Margaret L. Brandeau
Department of Management Science and Engineering
Stanford University
Huang Building, #262
Stanford, CA 94305-4026
Margaret Brandeau is Coleman F. Fung Professor of Engineering at Stanford, Professor of Medicine (by Courtesy), and a CHP/PCOR faculty fellow. She is an operations researcher and policy analyst with an extensive background in the development of applied mathematical and economic models, and a distinguished investigator in HIV. Her HIV research, funded for many years by the State of California University-wide AIDS Research Program and by the National Institute on Drug Abuse, has focused on using mathematical and economic models to assess the value of different HIV and drug abuse interventions.
Brandeau has published cost-effectiveness analyses of a variety of HIV and drug-abuse interventions including methadone maintenance, buprenorphine maintenance, HIV screening of pregnant women and newborns, HIV testing and counseling programs targeted to women of childbearing age, and expansion of HIV treatment in Russia and Eastern Europe. She has also published a number of studies on effective allocation of HIV prevention resources. In addition, she co-edited the books Operations Research and Health Care: A Handbook of Methods and Applications (with Francois Sainfort and William Pierskalla, Kluwer Publishers, 2004) and Modeling the AIDS Epidemic: Planning, Policy, and Prediction (with Edward Kaplan, Raven Press, 1994). She has been a Principal Investigator and co-Principal Investigator on three sequential five-year NIDA-funded projects entitled "AIDS and Drug Abuse: Policy Modeling for Better Decisions" that have led to numerous publications and presentations. Recently she has worked in the area of bioterrorism preparedness planning, and on hepatitis B prevention and control.

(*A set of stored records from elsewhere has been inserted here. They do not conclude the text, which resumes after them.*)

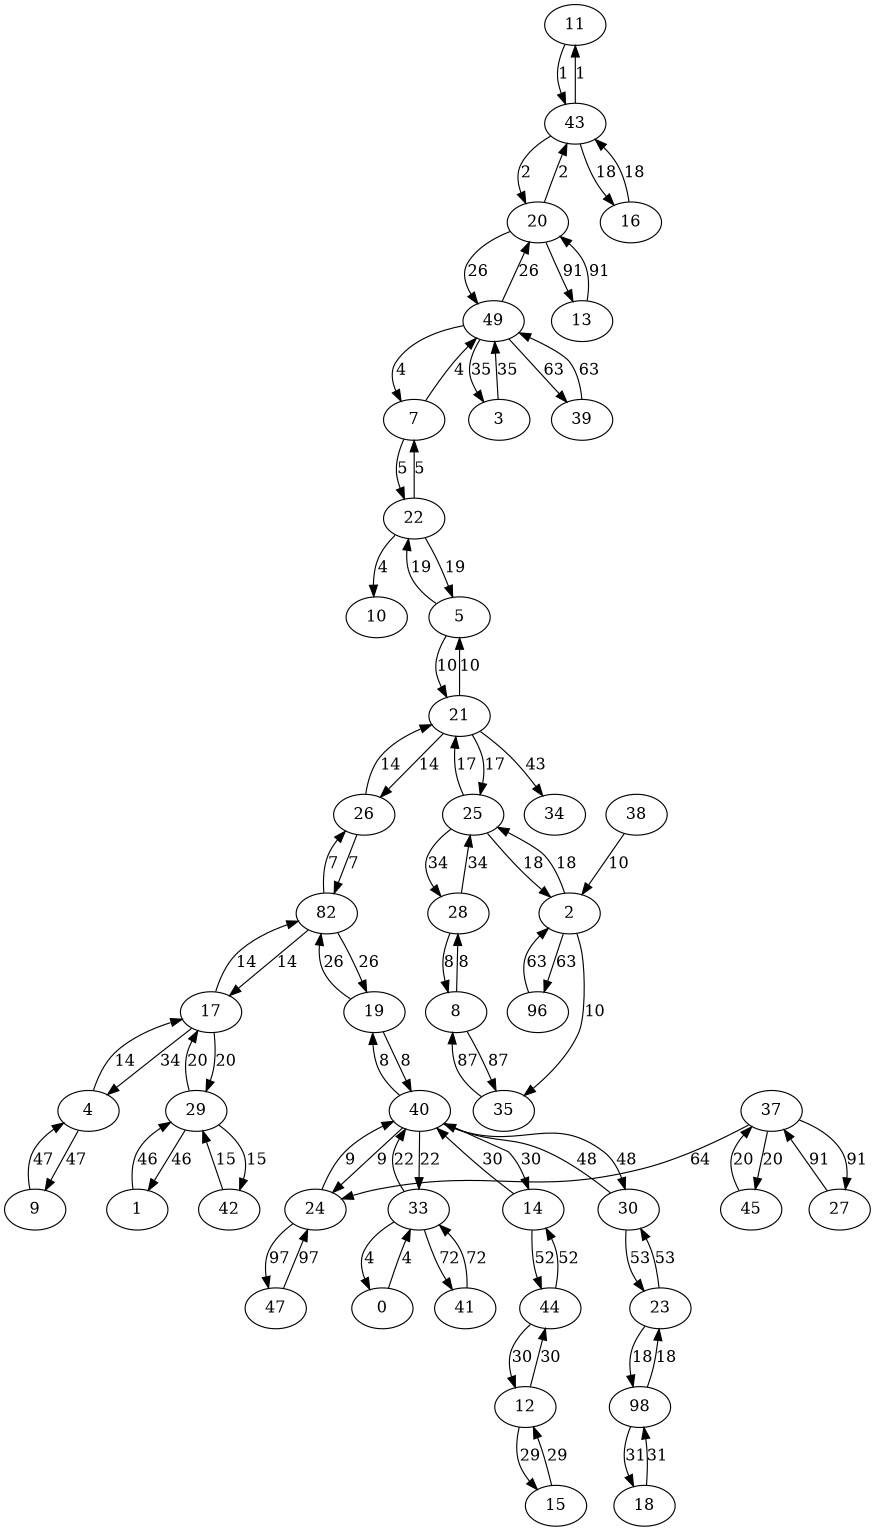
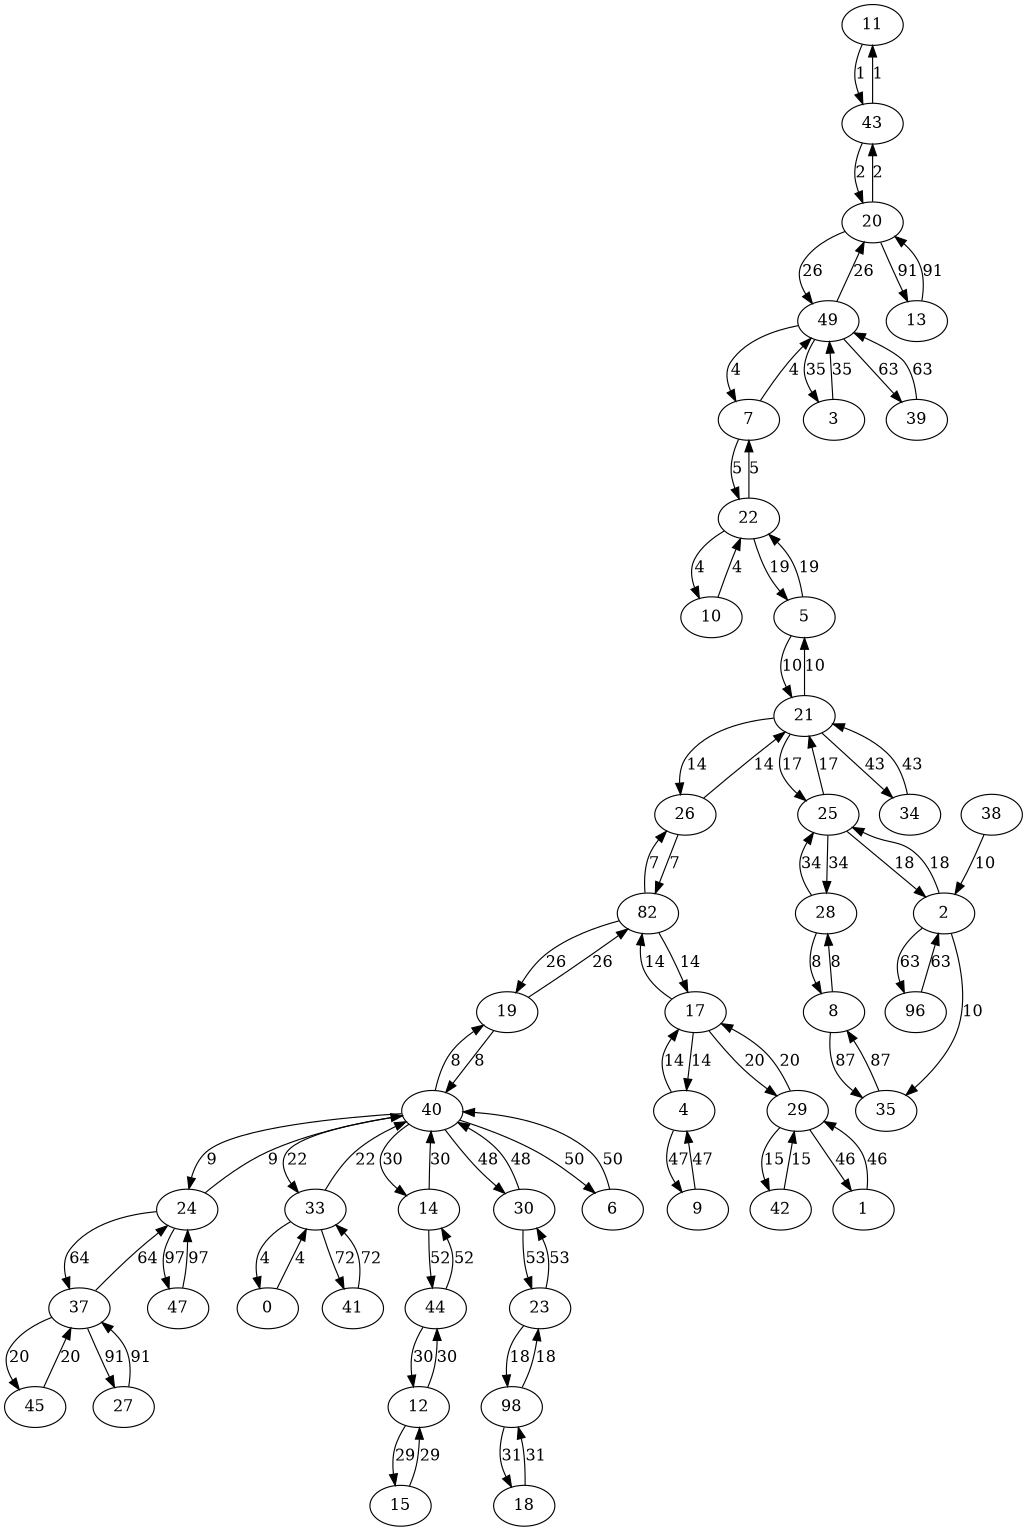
  digraph {
    11
    43
    20
-   16
    49
    13
    7
    3
    39
    22
    10
    5
    21
    26
    25
    34
    n17 [label=82]
    2
    28
    17
    19
    4
    29
    40
    9
    42
    1
    n28 [label=96]
    35
    8
    38
    24
    33
    14
    30
+   6
    37
    47
    0
    41
    44
    23
    45
    27
    12
    n46 [label=98]
    15
    18
    11 -> 43 [label=1]
    43 -> 11 [label=1]
    43 -> 20 [label=2]
-   43 -> 16 [label=18]
    20 -> 43 [label=2]
    20 -> 49 [label=26]
    20 -> 13 [label=91]
-   16 -> 43 [label=18]
    49 -> 20 [label=26]
    49 -> 7 [label=4]
    49 -> 3 [label=35]
    49 -> 39 [label=63]
    13 -> 20 [label=91]
    7 -> 49 [label=4]
    7 -> 22 [label=5]
    3 -> 49 [label=35]
    39 -> 49 [label=63]
    22 -> 7 [label=5]
    22 -> 10 [label=4]
    22 -> 5 [label=19]
+   10 -> 22 [label=4]
    5 -> 22 [label=19]
    5 -> 21 [label=10]
    21 -> 5 [label=10]
    21 -> 26 [label=14]
    21 -> 25 [label=17]
    21 -> 34 [label=43]
    26 -> 21 [label=14]
    26 -> n17 [label=7]
    25 -> 21 [label=17]
    25 -> 2 [label=18]
    25 -> 28 [label=34]
+   34 -> 21 [label=43]
    n17 -> 26 [label=7]
    n17 -> 17 [label=14]
    n17 -> 19 [label=26]
    2 -> 25 [label=18]
    2 -> n28 [label=63]
    2 -> 35 [label=10]
    28 -> 25 [label=34]
    28 -> 8 [label=8]
    17 -> n17 [label=14]
-   17 -> 4 [label=34]
+   17 -> 4 [label=14]
    17 -> 29 [label=20]
    19 -> n17 [label=26]
    19 -> 40 [label=8]
    4 -> 17 [label=14]
    4 -> 9 [label=47]
    29 -> 17 [label=20]
    29 -> 42 [label=15]
    29 -> 1 [label=46]
    40 -> 19 [label=8]
    40 -> 24 [label=9]
    40 -> 33 [label=22]
    40 -> 14 [label=30]
    40 -> 30 [label=48]
+   40 -> 6 [label=50]
    9 -> 4 [label=47]
    42 -> 29 [label=15]
    1 -> 29 [label=46]
    n28 -> 2 [label=63]
    35 -> 8 [label=87]
    8 -> 28 [label=8]
    8 -> 35 [label=87]
    38 -> 2 [label=10]
    24 -> 40 [label=9]
+   24 -> 37 [label=64]
    24 -> 47 [label=97]
    33 -> 40 [label=22]
    33 -> 0 [label=4]
    33 -> 41 [label=72]
    14 -> 40 [label=30]
    14 -> 44 [label=52]
    30 -> 40 [label=48]
    30 -> 23 [label=53]
+   6 -> 40 [label=50]
    37 -> 24 [label=64]
    37 -> 45 [label=20]
    37 -> 27 [label=91]
    47 -> 24 [label=97]
    0 -> 33 [label=4]
    41 -> 33 [label=72]
    44 -> 14 [label=52]
    44 -> 12 [label=30]
    23 -> 30 [label=53]
    23 -> n46 [label=18]
    45 -> 37 [label=20]
    27 -> 37 [label=91]
    12 -> 44 [label=30]
    12 -> 15 [label=29]
    n46 -> 23 [label=18]
    n46 -> 18 [label=31]
    15 -> 12 [label=29]
    18 -> n46 [label=31]
  }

Professor Brandeau was awarded a 1988 Presidential Young Investigator Award from the National Science Foundation; the 2001 Pierskalla Prize from the Institute for Operations Research and Management Science (INFORMS) for research excellence in health care; the 2008 President's Award from INFORMS for important contributions to the welfare of society; the Best Paper Award from the Society for Computer Simulation; the Eugene L. Grant Teaching Award from the Stanford School of Engineering; and the Graduate Teaching Award from the Stanford Department of Management Science and Engineering. She is a fellow of INFORMS. She received her BS in Mathematics and MS in Operations Research from MIT, and her PhD in Engineering-Economic Systems from Stanford.